**PROBLEMS TO SOLVE:**
1 – For each statement below, decide if the mine safety order agrees with it. Answer yes or no and quote the words from the order that settle it. (a) The Complainants were discharged on August 18, 2014. (b) Marshall agreed to pay the Complainants directly. (c) The hearing on the merits is set for November 2014.
2 – Write the next part of the mine safety order, starting right after its last sentence.

FEDERAL MINE SAFETY AND HEALTH REVIEW COMMISSION

 

OFFICE OF ADMINISTRATIVE LAW JUDGES

1331 PENNSYLVANIA AVE., N.W., SUITE 520N

WASHINGTON, DC 20004-1710

TELEPHONE: 202-434-9900 / FAX: 202-434-9949

 

September 10, 2015

SECRETARY OF LABOR, MSHA,

  on behalf of MATTHEW G. TOTTEN,

                           Complainant,

 

                        v.

 

TK MINING SERVICES, LLC, and

  THE MARSHALL COUNTY COAL

  COMPANY,

                           Respondents.

 

SECRETARY OF LABOR, MSHA,

  on behalf of JOSEPH A. WHIPKEY,

                           Complainant,

 

                        v.

 

TK MINING SERVICES, LLC, and

  THE MARSHALL COUNTY COAL

  COMPANY,

                           Respondents.

 

 

TEMPORARY REINSTATEMENT PROCEEDINGS

 

Docket No. WEVA 2015-101-D

MORG-CD-2014-22

 

 

 

 

 

 

Docket No. WEVA 2015-102-D

MORG-CD-2014-25

 

 

 

 

Mine ID: 46-01437

Contractor ID: K393

Mine: McElroy Mine

 

           

ORDER DENYING MOTION TO DISSOLVE

 

Before:                        Judge Rae

 

            This matter is before me upon two applications for temporary reinstatement filed by the Secretary of Labor on behalf of Matthew G. Totten and Joseph A. Whipkey (“the Complainants”) pursuant to section 105(c)(2) of the Federal Mine Safety and Health Act of 1977 (the Mine Act), 30 U.S.C. § 815(c)(2).

 

Background

 

The Complainants were formerly employed by TK Mining Services, LLC (“TK”), a contractor that provided services to mine operator The Marshall County Coal Company (“Marshall”). The Complainants were discharged on August 18, 2014. They filed discrimination complaints against both Respondents under the Mine Act on October 28, 2014. On November 18, 2014, I determined that the Complainants’ underlying discrimination complaints were “not frivolously brought” and ordered the Respondents to temporarily reinstate the Complainants effective the date they were discharged. On December 17, 2014, I approved the parties’ agreements for economic reinstatement whereby Marshall agreed to provide payments to TK beginning November 18, 2014, and TK would then process the payments and distribute them to the Complainants. A hearing on the merits of the underlying discrimination claims is set to go forward in November 2015.

 

In March 2015, Marshall filed a motion requesting dissolution of the temporary reinstatement and settlement orders on the grounds that its parent company, Murray American Energy, had discontinued all business with TK as of December 5, 2014. Marshall submitted an affidavit from mine superintendent Eric Lipinski, who is alleged to have been involved in the Complainants’ discharge, attesting that the decision to discontinue business with TK was unrelated to the discrimination complaints.

 

The Secretary opposed Marshall’s motion and requested an opportunity to conduct discovery to address it. I granted that request. Marshall has now renewed its motion.

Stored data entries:

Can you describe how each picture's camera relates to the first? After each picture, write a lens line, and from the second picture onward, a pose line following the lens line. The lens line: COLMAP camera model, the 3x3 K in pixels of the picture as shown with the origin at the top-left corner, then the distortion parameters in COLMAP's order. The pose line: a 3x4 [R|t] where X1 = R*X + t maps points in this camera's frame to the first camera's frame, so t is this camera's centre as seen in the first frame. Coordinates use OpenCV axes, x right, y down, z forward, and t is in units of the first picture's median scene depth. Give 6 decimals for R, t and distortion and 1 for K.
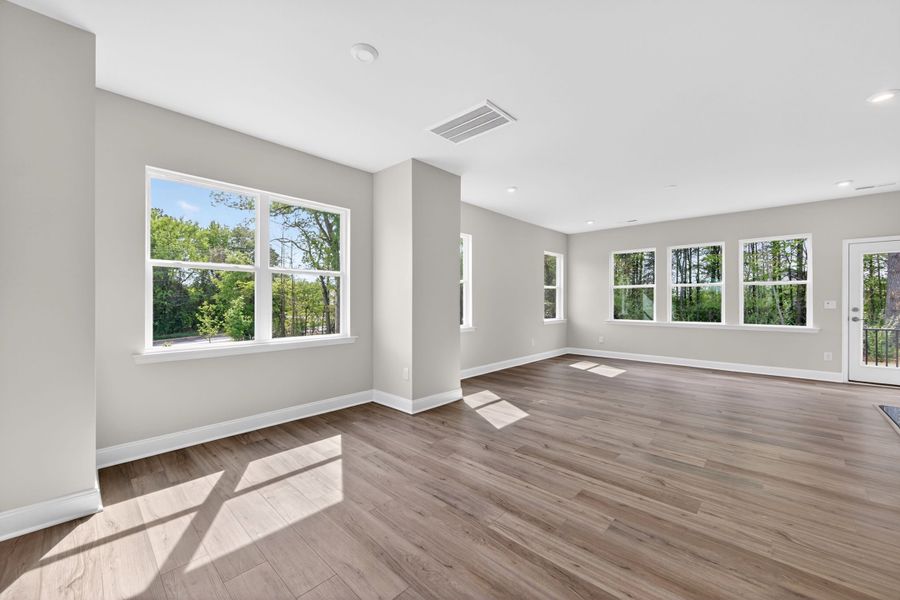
lens RADIAL K [[355.4, 0, 447.7], [0, 355.4, 302.5], [0, 0, 1]] dist [0.001390, -0.001897]
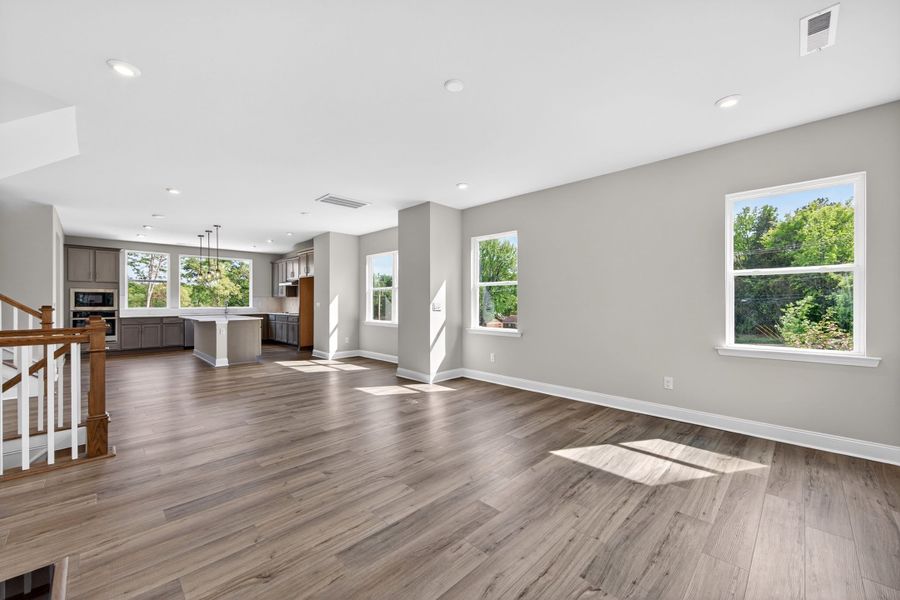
lens RADIAL K [[355.4, 0, 445.2], [0, 355.4, 302.1], [0, 0, 1]] dist [0.001390, -0.001897]
pose [[-0.037593, 0.000010, -0.999293, 1.348956], [-0.001642, 0.999999, 0.000072, -0.009470], [0.999292, 0.001644, -0.037593, 1.185817]]
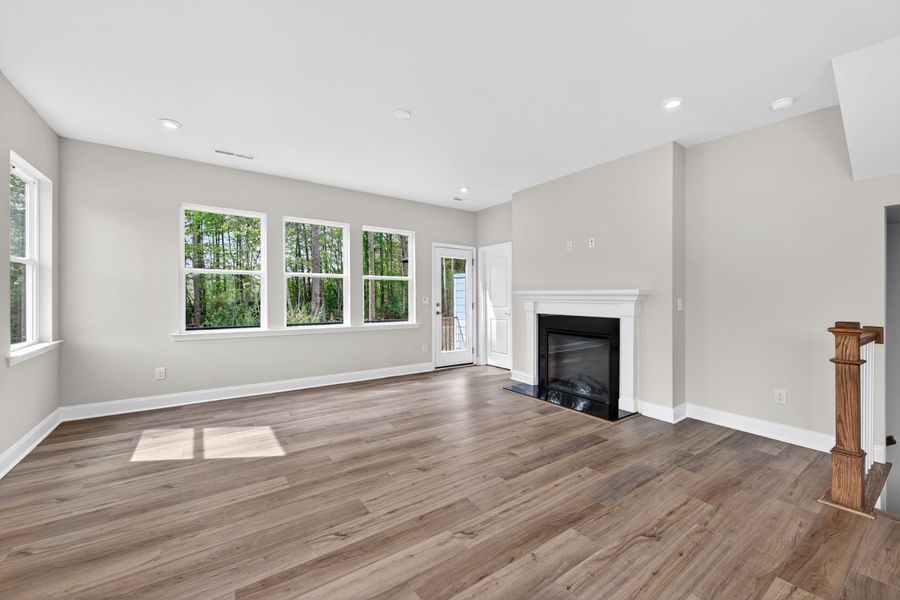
lens RADIAL K [[355.4, 0, 445.9], [0, 355.4, 297.8], [0, 0, 1]] dist [0.001390, -0.001897]
pose [[0.205015, -0.002713, 0.978755, 0.040719], [-0.000576, 0.999996, 0.002893, -0.007208], [-0.978759, -0.001157, 0.205012, 0.938918]]
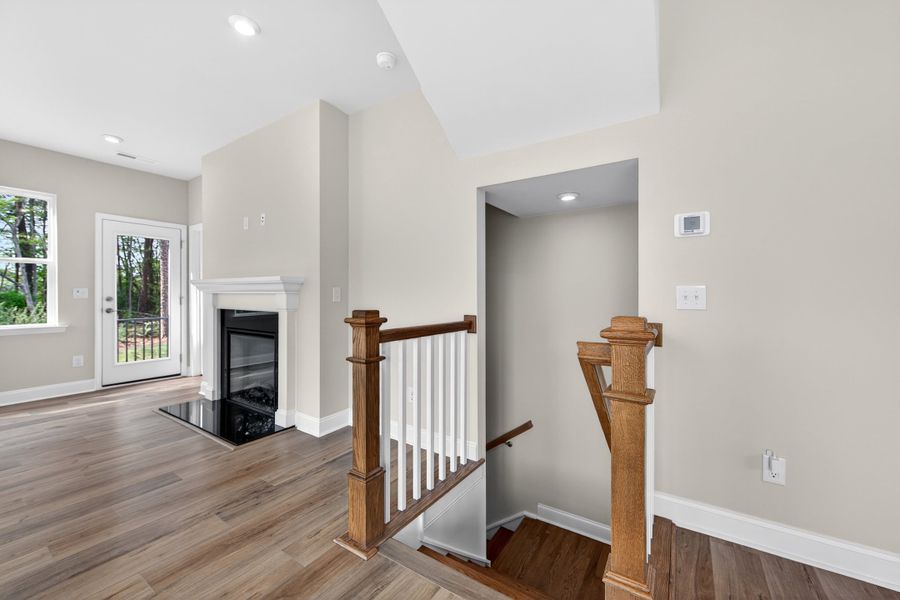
lens RADIAL K [[355.4, 0, 448.5], [0, 355.4, 293.9], [0, 0, 1]] dist [0.001390, -0.001897]
pose [[-0.164467, 0.000002, 0.986383, 0.240713], [0.000307, 1.000000, 0.000049, 0.010074], [-0.986382, 0.000311, -0.164467, 0.441503]]
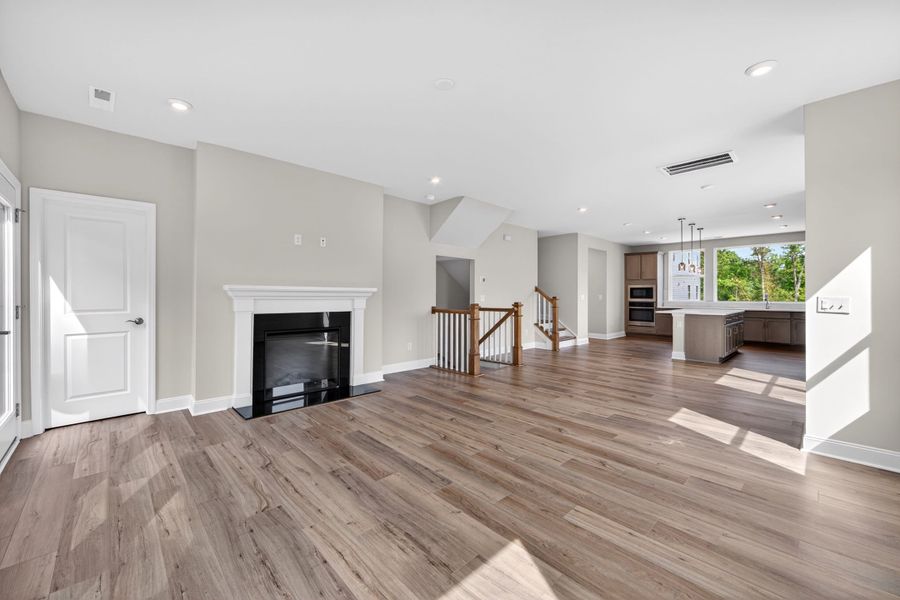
lens RADIAL K [[355.4, 0, 449.6], [0, 355.4, 292.3], [0, 0, 1]] dist [0.001390, -0.001897]
pose [[-0.998433, -0.006151, 0.055619, 0.690010], [-0.006332, 0.999975, -0.003073, -0.009218], [-0.055598, -0.003421, -0.998447, 1.807518]]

**ANSWERS FOR THE EXERCISE:**
1 –
(a) Yes: "The Complainants were discharged on August 18, 2014."
(b) No: "Marshall agreed to provide payments to TK beginning November 18, 2014, and TK would then process the payments and distribute them to the Complainants."
(c) No: "A hearing on the merits of the underlying discrimination claims is set to go forward in November 2015."

2 –
Parties’ Positions

 

In support of the renewed motion to dissolve, Marshall has submitted an affidavit from another superintendent, Eric Koontz, attesting that the reason Murray American Energy decided to discontinue business with TK was because it wanted to switch to a less expensive contractor with whom it had a longstanding business relationship. Koontz attests that this decision affected more than one hundred contract workers at five different mines and was not based upon the Complainants’ discrimination complaints. Accordingly, Marshall argues that its temporary reinstatement obligation should be tolled because irrespective of their discrimination complaints, the Complainants would have stopped receiving wages from work at Marshall’s mine as of December 5, 2014.  

 

            The Secretary responds that Marshall’s motion should be denied because Marshall’s decision to terminate its contract with TK was potentially a discriminatory act. In support of this contention, the Secretary points to evidence that Marshall displayed hostility toward the protected activity alleged by the Complainants and asserts there is a coincidence in time between the filing of the temporary reinstatement complaints and Marshall’s decision to terminate its contract with TK. Alternatively, the Secretary argues that more discovery is needed.

 

            TK has not responded to Marshall’s motion.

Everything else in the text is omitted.